The idea is that market sentiment depends on people's behavior - the decisions they make to buy or sell. You can't rely entirely on charts. However, they can be used as part of an overall trading plan to achieve your goals.
Some of the most popular patterns are:
- Cup & Handle represent collective market psychology. The "handle" occurs due to investors who bought the previous high. These people immediately lost money on their investment and are excited to simply break even. The rising price at the end of the handle signals to prospective traders that the sellers have exhausted themselves, and that there is still enough buying pressure to break through to a new high.
- Triangles are created with one horizontal trend line connecting highs or lows and a second sloped trend line connecting rising highs or falling lows.
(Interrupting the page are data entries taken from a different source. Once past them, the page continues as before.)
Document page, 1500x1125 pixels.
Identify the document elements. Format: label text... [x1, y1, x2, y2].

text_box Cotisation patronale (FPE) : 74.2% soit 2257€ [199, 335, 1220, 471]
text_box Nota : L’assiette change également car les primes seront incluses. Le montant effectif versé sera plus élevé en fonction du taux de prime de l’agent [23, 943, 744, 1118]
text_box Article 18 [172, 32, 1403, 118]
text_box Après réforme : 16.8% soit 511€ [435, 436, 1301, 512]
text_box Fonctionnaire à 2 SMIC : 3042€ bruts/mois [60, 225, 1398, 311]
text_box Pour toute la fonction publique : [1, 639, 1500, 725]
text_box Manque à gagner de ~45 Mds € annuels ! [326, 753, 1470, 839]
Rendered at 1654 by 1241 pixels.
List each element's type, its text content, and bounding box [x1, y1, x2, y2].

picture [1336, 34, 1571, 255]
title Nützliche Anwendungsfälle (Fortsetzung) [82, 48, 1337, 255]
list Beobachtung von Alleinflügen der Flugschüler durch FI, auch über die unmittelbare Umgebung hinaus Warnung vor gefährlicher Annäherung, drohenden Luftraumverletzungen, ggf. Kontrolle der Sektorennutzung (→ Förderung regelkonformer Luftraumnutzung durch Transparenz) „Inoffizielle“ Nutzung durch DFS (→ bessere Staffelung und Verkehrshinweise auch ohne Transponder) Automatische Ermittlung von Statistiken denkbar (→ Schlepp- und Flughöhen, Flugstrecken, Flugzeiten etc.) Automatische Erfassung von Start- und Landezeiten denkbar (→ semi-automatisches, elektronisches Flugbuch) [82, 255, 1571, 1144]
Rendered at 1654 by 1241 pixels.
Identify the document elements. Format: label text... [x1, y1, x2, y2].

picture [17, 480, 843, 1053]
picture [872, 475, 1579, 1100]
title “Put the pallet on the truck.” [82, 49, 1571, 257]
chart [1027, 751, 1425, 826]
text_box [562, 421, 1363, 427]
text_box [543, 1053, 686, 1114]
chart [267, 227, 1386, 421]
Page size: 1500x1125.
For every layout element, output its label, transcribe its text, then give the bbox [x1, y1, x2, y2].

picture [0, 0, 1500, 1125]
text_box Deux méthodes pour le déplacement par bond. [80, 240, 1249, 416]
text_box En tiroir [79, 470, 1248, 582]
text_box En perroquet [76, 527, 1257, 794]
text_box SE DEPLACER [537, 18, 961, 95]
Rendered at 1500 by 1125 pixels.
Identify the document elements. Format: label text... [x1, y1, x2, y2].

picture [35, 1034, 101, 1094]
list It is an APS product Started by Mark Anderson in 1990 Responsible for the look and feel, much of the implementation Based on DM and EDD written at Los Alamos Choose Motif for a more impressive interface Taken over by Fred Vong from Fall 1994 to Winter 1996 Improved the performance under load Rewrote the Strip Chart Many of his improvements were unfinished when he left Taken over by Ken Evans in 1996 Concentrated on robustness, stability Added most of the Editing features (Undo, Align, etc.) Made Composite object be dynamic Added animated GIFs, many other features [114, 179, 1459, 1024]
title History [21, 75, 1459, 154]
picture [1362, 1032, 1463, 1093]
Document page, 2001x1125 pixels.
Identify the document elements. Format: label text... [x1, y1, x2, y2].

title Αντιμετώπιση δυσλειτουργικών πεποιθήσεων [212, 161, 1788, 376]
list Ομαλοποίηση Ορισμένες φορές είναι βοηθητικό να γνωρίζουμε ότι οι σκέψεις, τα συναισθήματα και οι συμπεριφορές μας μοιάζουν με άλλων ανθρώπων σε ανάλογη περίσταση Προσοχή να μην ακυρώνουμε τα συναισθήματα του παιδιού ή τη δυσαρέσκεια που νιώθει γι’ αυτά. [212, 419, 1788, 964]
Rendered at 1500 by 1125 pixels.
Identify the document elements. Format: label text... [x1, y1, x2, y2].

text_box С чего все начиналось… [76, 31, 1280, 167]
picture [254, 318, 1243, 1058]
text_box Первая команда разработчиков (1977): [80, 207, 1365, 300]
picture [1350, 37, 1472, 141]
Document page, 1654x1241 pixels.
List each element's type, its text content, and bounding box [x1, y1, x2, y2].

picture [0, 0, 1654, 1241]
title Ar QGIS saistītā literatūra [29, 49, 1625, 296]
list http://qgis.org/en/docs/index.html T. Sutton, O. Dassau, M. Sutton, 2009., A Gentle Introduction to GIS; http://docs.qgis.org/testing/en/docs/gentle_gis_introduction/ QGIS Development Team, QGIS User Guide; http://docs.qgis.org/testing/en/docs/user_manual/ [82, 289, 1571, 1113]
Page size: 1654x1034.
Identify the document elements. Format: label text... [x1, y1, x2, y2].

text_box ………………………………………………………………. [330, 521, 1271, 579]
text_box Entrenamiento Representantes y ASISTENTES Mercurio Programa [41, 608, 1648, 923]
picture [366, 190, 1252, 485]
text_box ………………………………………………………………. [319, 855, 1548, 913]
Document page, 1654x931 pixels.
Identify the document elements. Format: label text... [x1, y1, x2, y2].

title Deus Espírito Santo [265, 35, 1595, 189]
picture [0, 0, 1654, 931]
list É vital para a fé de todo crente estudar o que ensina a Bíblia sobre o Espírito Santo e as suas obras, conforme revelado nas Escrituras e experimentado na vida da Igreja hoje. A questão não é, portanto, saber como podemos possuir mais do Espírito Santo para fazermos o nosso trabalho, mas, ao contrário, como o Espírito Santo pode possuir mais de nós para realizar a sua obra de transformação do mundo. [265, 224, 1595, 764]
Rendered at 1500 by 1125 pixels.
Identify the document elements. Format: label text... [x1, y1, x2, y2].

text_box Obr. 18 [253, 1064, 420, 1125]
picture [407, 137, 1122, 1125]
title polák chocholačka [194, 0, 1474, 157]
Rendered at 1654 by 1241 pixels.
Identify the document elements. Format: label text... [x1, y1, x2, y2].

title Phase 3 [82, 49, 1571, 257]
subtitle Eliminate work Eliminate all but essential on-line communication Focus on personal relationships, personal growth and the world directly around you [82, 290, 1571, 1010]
- Head and shoulders is a slightly more advanced chart pattern that's characterized by a temporary high or low, followed by an even bigger move higher or lower, followed by a third move higher or lower that's equal to the first move.
- Wedges are similar to ascending and descending triangles, except both the upper and lower lines are sloped in the same direction (but are still converging). Unlike the ascending and descending triangle, rising and falling wedges are reversal patterns.
- Flags are expressed by small rectangular trading ranges within diagonal parallel lines for shorter periods of time. It moves against the dominant price trend over a longer time period.
The volume of trades made on the coin is shown at the bottom of the chart by bars, which are usually indicated in different colours. It is the palette that helps to determine the real supply and demand for a digital asset on a given trading floor.
Often the price growth is accompanied by large buying volumes. That is, at this stage, many people are willing to buy the asset, which gives the trader more confidence about the further growth of the asset.
When the price of the cryptocurrency begins to fall, followed by volumes, it rather indicates that there is no significant selling pressure behind the movement. In most cases, such a pullback turns out to be consolidation rather than the beginning of a significant downtrend.
The time frame plays an important role because determining the interval is one of the main parameters for choosing a trading/investment strategy.
First, we advise you to learn how to read the monthly and weekly charts, which will help you determine the long-term trend. Then the daily and hourly charts. And only after that can you move on to smaller scales. The minute charts are usually used for speculative trading to understand the most accurate opportunity to enter a position.
If you intend to engage in day trading, then you should pay attention to the shorter timeframes. Common choices for day traders include 5-minute, 15-minute, 1-hour and 4-hour charts.
If you are looking for long-term investment opportunities, you want to use monthly and weekly charts. Make sure the chart is appropriate for your trading style, as there's no point in sweating over a 5-minute chart if the average trading time frame is several months.
Reading a chart is no guarantee of determining future price movements with 100 per cent accuracy. Technical analysis is somewhat discretionary, so it is not uncommon for two traders looking at the same chart to come to different conclusions.